SUPPLIED TEXT.

The internment camp feels more like a setting for a haunting rather than something intimately connected with it.

The show feels much more focused on its characters’ experience of slipping between cultures, whether intentionally or not. Chester himself has a bit of a haunted look even before the entity sets its sights on him: he is a young man slightly out of step with both his parents and his peers, forever on the outside looking in. As a Mexican-American girl, Luz is legally forbidden from marrying Chester, and struggles to find her place among the Terminal Island community. Amy (an instantly winning Miki Ishikawa), a friend of Chester’s, seems relatively at ease in her Americanness when the show begins—and yet finds herself in the unenviable position of having to navigate between the Camp administration and her fellow prisoners.

It’s this persistent current of otheredness—people trying to work out their place in a world thoroughly hostile to them and their interests—that gives the ghost story at the center of Infamy its absorbing bite. It’s a multifaceted and complex haunting that the show takes its time unraveling. While the spirit plaguing the Nakayamas is drawn from the kaidan—ghost stories—of traditional Japanese folklore, its actual motives and identity are much more deeply rooted in the historical details of the Japanese-American diaspora, where the petty cruelties and indignities within the community can be just as damaging as those from outside. The result is a perfect foil to Chester Nakayama and his family: a force of pure rage, hunger and trauma, the buried past clawing its way up out of graveyard dirt. 

There’s a strength of character and a conceptual meatiness to Infamy that belies its occasionally on-the-nose writing and somewhat erratic pacing. Still, for a show branded The Terror, it must be said: the show is not actually particularly scary. While it borrows some of the visual language of J-horror, and has a few admirably tense and gross images (and some wonderfully gooey practical monster effects), its best horror moment in the early going is also its first scene: a Japanese woman dressed in a formal robe stumbles along a pier on California’s Terminal Island, her limbs seemingly moving against her will, before killing herself with agonizing slowness by means of a chopstick through the ear. It’s a shot of pure tension and body horror; unfortunately, the show doesn’t manage to match it again in the early going, though not for lack of trying: ostensibly spooky events crowd the early episodes, but are hamstrung by occasionally lackluster direction and a seeming unwillingness to let an eerie scene play out and build. 

But eventually, something wonderful happens: the show manages to knit its ghost story and historical setting together. The standout fifth episode, “Shatter Like A Pearl,” follows a gripping interrogation that keeps springing off in unexpected directions, digging into the ways that contact between Japan and America has changed people on both sides of the sea and both sides of the war. It’s the sort of emotional and specific storytelling that makes The Terror: Infamy worth watching, even when its pulpier thrills don’t quite land: some secrets can’t be buried, and things we wish we could forget can’t always be laid to rest.

REQUIRED ACTIONS.
A. Reproduce the stretch of the Infamy review from "The show feels" through "her fellow prisoners.".
B. List every individual character the Infamy review names.
The rows below have nothing to do with the Infamy review.

EXTRACTED ENTRIES.
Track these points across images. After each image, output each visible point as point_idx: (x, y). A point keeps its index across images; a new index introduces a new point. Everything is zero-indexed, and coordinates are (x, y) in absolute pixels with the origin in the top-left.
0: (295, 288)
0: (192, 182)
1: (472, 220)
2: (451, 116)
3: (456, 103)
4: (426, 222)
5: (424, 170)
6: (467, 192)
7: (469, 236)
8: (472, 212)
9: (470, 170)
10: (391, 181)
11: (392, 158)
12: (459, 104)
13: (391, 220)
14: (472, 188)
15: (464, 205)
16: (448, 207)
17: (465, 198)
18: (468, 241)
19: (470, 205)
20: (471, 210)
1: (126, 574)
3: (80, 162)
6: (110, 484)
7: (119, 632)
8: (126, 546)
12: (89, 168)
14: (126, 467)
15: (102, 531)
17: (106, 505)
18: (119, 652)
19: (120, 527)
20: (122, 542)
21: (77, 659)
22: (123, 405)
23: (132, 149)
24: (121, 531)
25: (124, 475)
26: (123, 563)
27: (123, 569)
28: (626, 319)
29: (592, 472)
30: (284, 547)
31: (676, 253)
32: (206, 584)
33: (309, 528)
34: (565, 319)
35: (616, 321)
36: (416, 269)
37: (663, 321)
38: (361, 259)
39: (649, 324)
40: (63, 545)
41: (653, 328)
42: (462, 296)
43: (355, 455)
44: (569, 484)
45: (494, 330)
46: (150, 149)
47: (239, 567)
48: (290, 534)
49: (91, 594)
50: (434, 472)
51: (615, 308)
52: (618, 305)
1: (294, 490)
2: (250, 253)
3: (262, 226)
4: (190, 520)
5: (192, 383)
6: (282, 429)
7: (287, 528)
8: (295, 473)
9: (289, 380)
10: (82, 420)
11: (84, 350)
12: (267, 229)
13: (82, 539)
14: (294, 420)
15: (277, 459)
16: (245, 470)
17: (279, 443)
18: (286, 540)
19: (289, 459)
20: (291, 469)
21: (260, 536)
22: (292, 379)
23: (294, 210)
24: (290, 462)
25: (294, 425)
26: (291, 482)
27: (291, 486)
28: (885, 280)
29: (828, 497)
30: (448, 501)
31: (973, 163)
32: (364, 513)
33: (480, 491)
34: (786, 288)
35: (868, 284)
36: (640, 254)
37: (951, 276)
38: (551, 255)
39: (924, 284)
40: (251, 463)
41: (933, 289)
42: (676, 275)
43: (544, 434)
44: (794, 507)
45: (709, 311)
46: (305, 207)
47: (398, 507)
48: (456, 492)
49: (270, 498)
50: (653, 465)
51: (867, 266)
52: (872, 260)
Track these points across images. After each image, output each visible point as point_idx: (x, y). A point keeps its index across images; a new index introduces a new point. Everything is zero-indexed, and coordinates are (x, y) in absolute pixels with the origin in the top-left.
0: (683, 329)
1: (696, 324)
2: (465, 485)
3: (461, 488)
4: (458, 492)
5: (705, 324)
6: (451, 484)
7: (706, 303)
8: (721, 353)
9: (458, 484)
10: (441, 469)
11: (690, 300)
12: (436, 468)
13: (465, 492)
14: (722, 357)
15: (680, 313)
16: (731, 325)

ANSWERS TO THE EXERCISE.
A.
The show feels much more focused on its characters’ experience of slipping between cultures, whether intentionally or not. Chester himself has a bit of a haunted look even before the entity sets its sights on him: he is a young man slightly out of step with both his parents and his peers, forever on the outside looking in. As a Mexican-American girl, Luz is legally forbidden from marrying Chester, and struggles to find her place among the Terminal Island community. Amy (an instantly winning Miki Ishikawa), a friend of Chester’s, seems relatively at ease in her Americanness when the show begins—and yet finds herself in the unenviable position of having to navigate between the Camp administration and her fellow prisoners.

B.
Chester Nakayama
Luz
Amy